LAOS - NORTH KOREAN REFUGEES
Three young North Korean refugees, currently held in prison in the Lao capital Vientiane, are facing the threat of deportation back to North Korea. As Ron Corben reports from Bangkok, international aid and human rights groups are trying to have the three sent to Thailand from where they could travel on to South Korea.
Lao officials arrested the three young North Koreans late last year as they attempted to cross the Mekong River border between Laos and Thailand.
The brother and sister, aged 12 and 13, and a 17-year-old girl, remain in a Lao prison.
Like many other North Koreans fleeing the impoverished communist state, they had reportedly crossed into China after losing their parents to famine in the late 1990s.
Human rights sources say the three were given three-month jail sentences in November for entering Laos illegally, and that North Korean officials visited them in jail.
A Japan-based group that cares for North Korean refugees, called Life Funds for North Korean Refugees, received letters from the young Koreans earlier this month.
Kato Hiroshi, Secretary-General of Life Funds, says the North Korean officials told the children they faced severe punishment once they are sent back to North Korea.
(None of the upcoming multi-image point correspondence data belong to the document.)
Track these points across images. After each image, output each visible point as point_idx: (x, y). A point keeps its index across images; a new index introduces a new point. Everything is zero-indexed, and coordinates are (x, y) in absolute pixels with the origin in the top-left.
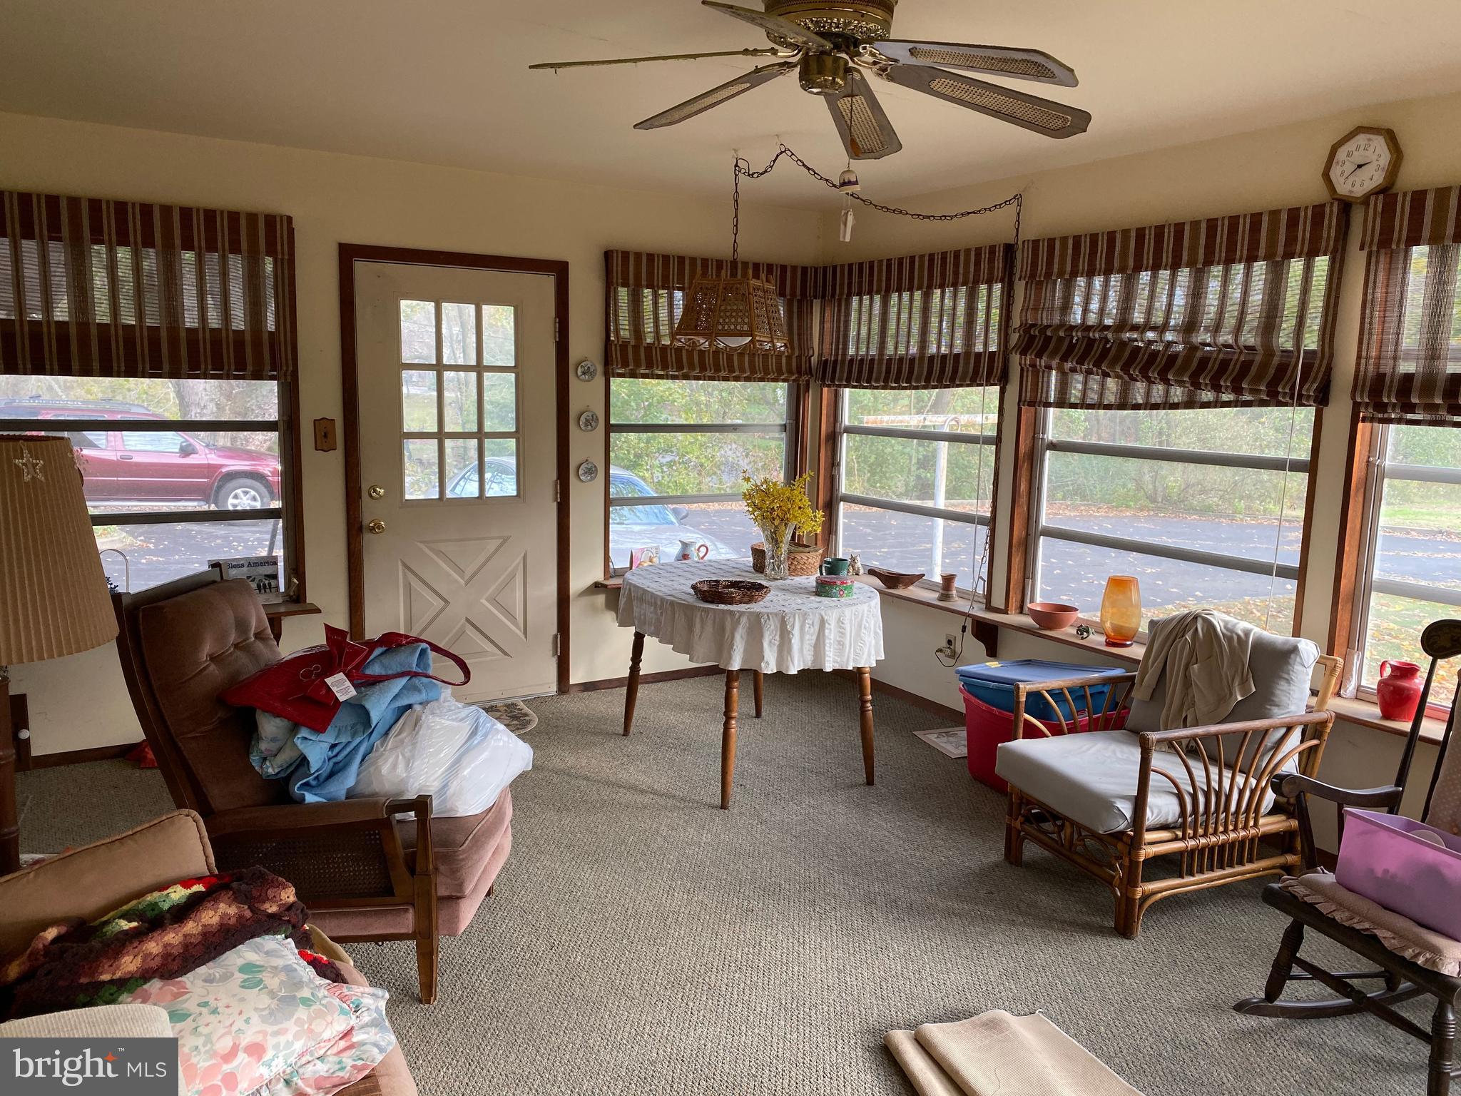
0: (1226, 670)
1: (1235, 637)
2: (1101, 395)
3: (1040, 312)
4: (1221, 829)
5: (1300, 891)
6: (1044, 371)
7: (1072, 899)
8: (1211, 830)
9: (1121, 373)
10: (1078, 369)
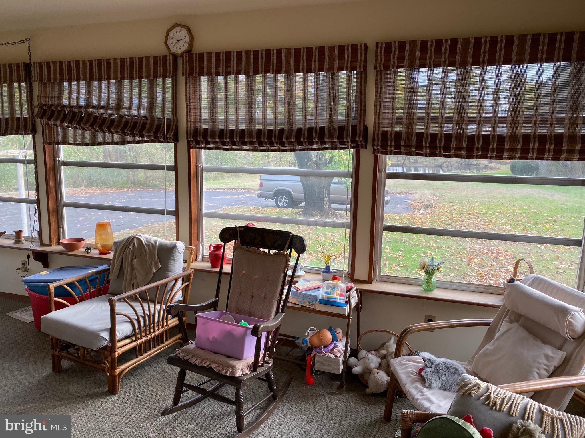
0: (148, 260)
1: (151, 244)
2: (83, 138)
3: (47, 98)
4: (152, 330)
5: (182, 355)
6: (54, 127)
7: (88, 382)
8: (148, 333)
9: (90, 128)
10: (70, 126)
"So the three children are very much frightened and shocked. They were in a panic and wrote a letter to us (saying) "We don't want to go, we don't want to go, please help us. They are appealing each by each in a written form in a small piece of paper."
Life Funds organized a press conference in Tokyo, has appealed to the United States for help, and sent a petition to the Lao Embassy in Tokyo.
South Korea's foreign ministry said Tuesday it was "doing its best" to help North Korean refugees wherever they are. But officials refused to make comments on this case.
Diplomats say that talks are underway in Vientiane between Lao officials, the South Korean Embassy and the United Nations. Lao government officials were unavailable for comment on Tuesday.
Life Funds' Hiroshi hopes that once Lao New Year celebrations are over this week the three children may be released. But he remains cautious.
In Thailand increasing numbers of North Koreans have arrived in the past few years where the government's policy has been to have the refugees detained briefly before they are sent abroad, mostly to South Korea. Each country deals with the North Korean refugees differently.
In August last year, Thai police detained 175 North Koreans at a house in Bangkok. They had traveled through China and Burma to Thailand.
Diplomatic sources in Vientiane say Lao officials have been accused of seeking bribes and other payments from North Koreans who travel through Laos, despite an understanding with North Korea to detain the refugees for deportation.
Tens of thousands of North Koreans have escaped to neighboring China and travel on to Mongolia or Southeast Asia. China has been criticized for its policy of deporting refugees back to North Korea.